Work to complete
Only text belongs in your copy of the listing below; reproduce it exactly and leave out the pictures.

Given information
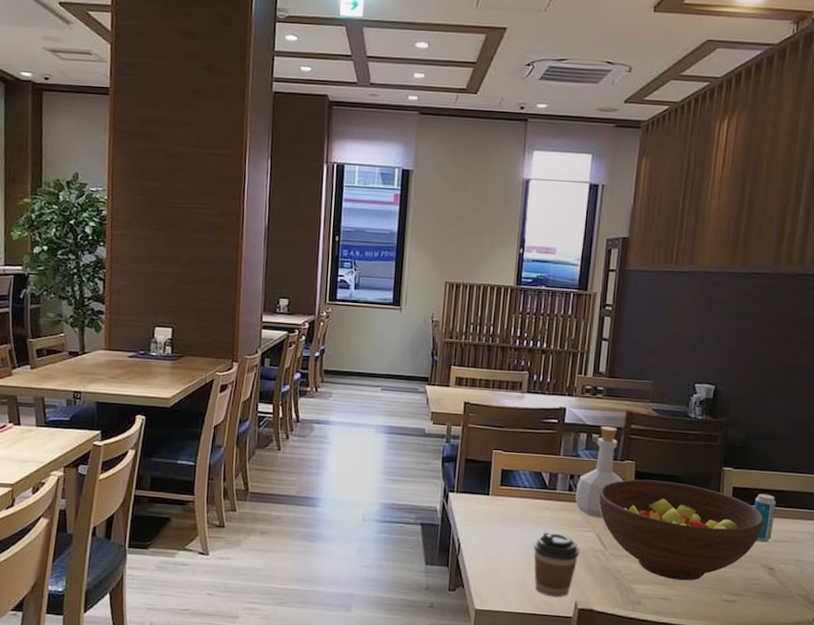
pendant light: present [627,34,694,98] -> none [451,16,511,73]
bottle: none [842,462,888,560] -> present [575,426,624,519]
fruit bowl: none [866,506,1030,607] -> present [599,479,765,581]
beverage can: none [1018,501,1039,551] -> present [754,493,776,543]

Written answer
pendant light: present [627,34,694,98] -> none [451,16,511,73]
bottle: none [842,462,888,560] -> present [575,426,624,519]
fruit bowl: none [866,506,1030,607] -> present [599,479,765,581]
beverage can: none [1018,501,1039,551] -> present [754,493,776,543]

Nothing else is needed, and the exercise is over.